■ **WHAT NEEDS TO BE DONE**: Among the entries below, only the lines starting at the one with "Помимо этого, IT-аутсорсинг" and ending at the one with "В IT-сфере аутсорсинг", both included, are to be printed exactly.

===== MATERIAL FOR THIS EXERCISE

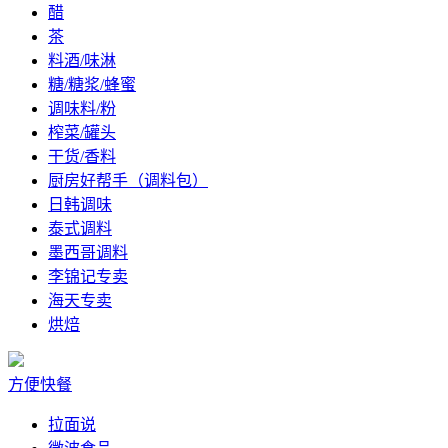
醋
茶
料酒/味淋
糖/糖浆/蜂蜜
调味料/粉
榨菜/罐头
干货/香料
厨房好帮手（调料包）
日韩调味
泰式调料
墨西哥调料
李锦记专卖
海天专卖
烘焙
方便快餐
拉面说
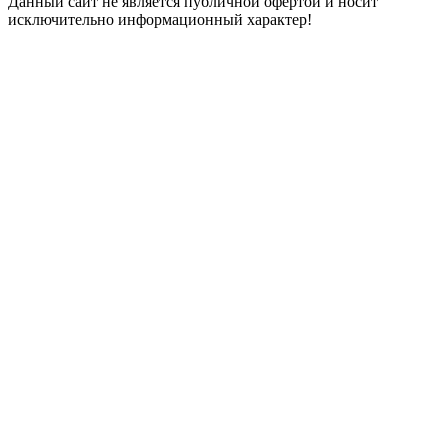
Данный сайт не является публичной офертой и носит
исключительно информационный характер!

==========
===== MATERIAL FOR THIS EXERCISE

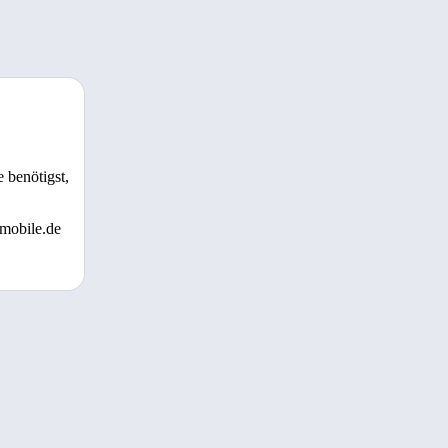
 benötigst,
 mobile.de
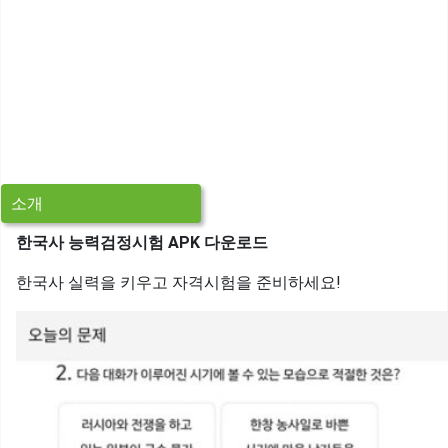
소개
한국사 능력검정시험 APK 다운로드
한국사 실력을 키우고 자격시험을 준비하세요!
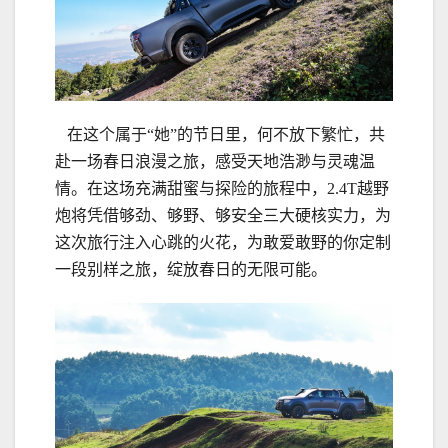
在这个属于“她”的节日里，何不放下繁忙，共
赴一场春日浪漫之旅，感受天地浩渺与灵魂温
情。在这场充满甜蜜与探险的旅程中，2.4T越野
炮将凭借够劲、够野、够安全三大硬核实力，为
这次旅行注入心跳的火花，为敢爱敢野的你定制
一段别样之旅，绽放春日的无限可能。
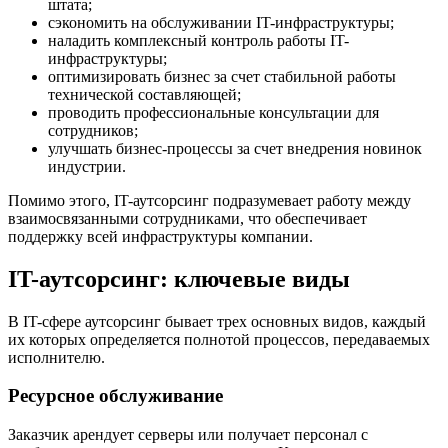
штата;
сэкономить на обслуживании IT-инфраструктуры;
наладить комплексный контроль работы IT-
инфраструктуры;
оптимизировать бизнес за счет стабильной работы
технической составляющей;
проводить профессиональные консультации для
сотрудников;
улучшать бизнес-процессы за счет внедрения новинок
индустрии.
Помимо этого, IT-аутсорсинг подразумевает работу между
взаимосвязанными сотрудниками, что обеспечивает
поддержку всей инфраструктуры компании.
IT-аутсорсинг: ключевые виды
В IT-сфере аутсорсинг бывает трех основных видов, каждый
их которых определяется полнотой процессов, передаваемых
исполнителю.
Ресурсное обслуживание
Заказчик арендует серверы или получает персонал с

==========

■ **RESPONSE TO THIS EXERCISE**:
Помимо этого, IT-аутсорсинг подразумевает работу между
взаимосвязанными сотрудниками, что обеспечивает
поддержку всей инфраструктуры компании.
IT-аутсорсинг: ключевые виды
В IT-сфере аутсорсинг бывает трех основных видов, каждый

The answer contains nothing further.